Currently, plain abdominal radiography is the standard diagnostic modality for neonatal bowel conditions; however, its specificity is limited in differentiating various conditions, including MCO.24 Typical radiological signs of MCO on plain radiographs include heterogeneous opaque masses with a distinctive appearance often surrounded by a black halo representing air.25 MCO usually is a diagnosis of exclusion. While contrast enema studies have been employed in some cases, they are less beneficial for detecting MCO primarily because this condition most commonly affects the terminal ileum.6 Thus, MCO can present a diagnostic challenge with clinical presentations mimicking that of NEC.24 There is significant variability in diagnostic criteria for MCO nationally and internationally ranging from requiring intraoperative findings to only requiring clinical signs of bowel obstruction in babies receiving caloric fortification.26 27 MCO is therefore likely under-reported as medical management may not be able to discriminate from NEC and when histopathology is present it often shows evidence of ischaemia. Further, MCO may be considered a consequence of NEC rather than a predisposing factor. To improve diagnostic accuracy, point-of-care abdominal ultrasound can be employed which in cases of MCO reveals homogeneous bright echogenicities within the intraluminal cavity facilitating the differentiation of MCO from NEC.28 Integrating ultrasound findings with clinical and radiological findings may aid in the early diagnosis of MCO, prompting appropriate management and treatment strategies.28

Gastrografin enema has been reported as a therapeutic approach for MCO; however, the reported success of this procedure is variable and iatrogenic perforations have been reported.20

The strengths of this study are that, in comparison with existing literature, the numbers are large and we have undertaken a matched case–control approach rather than a case series. In addition, cases were ascertained from a prospectively-maintained database which ensures that we likely have captured most cases between 2008 and 2020 and have been able to rigorously match controls. However, we acknowledge that the numbers remain small given that MCO remains a rare complication. This makes determination of contributing factors challenging and also means the power of the study is limited. Thus, there is a possibility for type II error. Another potential weakness is that administration of HMF is a common practice in our NICU; hence, disparities between infants who received HMF and those who did not might introduce confounding variables for which we could not account. However, the control group exhibited a greater tendency to receive fortifier and a lesser propensity for prior gastrointestinal symptoms making this explanation unlikely. Given the retrospective nature of this study, complete case ascertainment is impossible to verify.

Conclusion

MCO is a rare complication that poses significant challenges in identifying the underlying cause. We found that male sex and prior symptomatology of gut pathology are apparent risk factors. However, we did not find evidence of an association or apparent link between the use of HMF and MCO.

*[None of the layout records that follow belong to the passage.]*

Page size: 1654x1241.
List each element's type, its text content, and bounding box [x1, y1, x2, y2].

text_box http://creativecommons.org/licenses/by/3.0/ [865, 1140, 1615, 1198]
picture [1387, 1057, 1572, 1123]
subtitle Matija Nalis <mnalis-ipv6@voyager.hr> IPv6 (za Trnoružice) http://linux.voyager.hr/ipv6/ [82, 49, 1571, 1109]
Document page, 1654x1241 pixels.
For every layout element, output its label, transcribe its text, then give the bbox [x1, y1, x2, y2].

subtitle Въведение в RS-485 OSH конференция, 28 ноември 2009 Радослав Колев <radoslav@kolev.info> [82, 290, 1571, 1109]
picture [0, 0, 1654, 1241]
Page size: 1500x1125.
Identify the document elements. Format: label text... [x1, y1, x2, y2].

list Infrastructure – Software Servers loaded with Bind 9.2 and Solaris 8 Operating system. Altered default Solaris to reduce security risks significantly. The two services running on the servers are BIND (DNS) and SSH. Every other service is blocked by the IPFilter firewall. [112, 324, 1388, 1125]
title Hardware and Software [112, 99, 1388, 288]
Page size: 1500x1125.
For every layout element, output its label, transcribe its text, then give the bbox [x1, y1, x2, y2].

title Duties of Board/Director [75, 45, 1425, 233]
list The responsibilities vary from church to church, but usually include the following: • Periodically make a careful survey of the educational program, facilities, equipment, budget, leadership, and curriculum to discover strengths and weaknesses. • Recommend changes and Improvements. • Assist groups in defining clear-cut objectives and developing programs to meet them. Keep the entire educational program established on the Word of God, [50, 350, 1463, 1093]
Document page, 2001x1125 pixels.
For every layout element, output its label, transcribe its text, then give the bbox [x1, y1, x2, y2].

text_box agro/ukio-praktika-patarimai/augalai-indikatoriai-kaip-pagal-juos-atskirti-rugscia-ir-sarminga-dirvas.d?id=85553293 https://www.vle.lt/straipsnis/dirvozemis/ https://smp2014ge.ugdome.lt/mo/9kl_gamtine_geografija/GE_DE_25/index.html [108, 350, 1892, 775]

Ethics statementsPatient consent for publication

Not applicable.

Ethics approval

Ethical approval was granted by the New Zealand Health and Disability Ethics Committee (21/CEN/24) and locality approval by the Auckland District Health Board Research Review Committee (A+9188). Due to the study’s retrospective nature, long time frame, likelihood of inclusion of infants who died and the rarity of milk curd obstruction, informed consent from participants was not sought. HDEC review approved this approach, recognising that obtaining consent likely would introduce significant bias through lack of complete case ascertainment due to drop-out through inability to trace families and/or lack of consent and may cause distress to families whose babies died.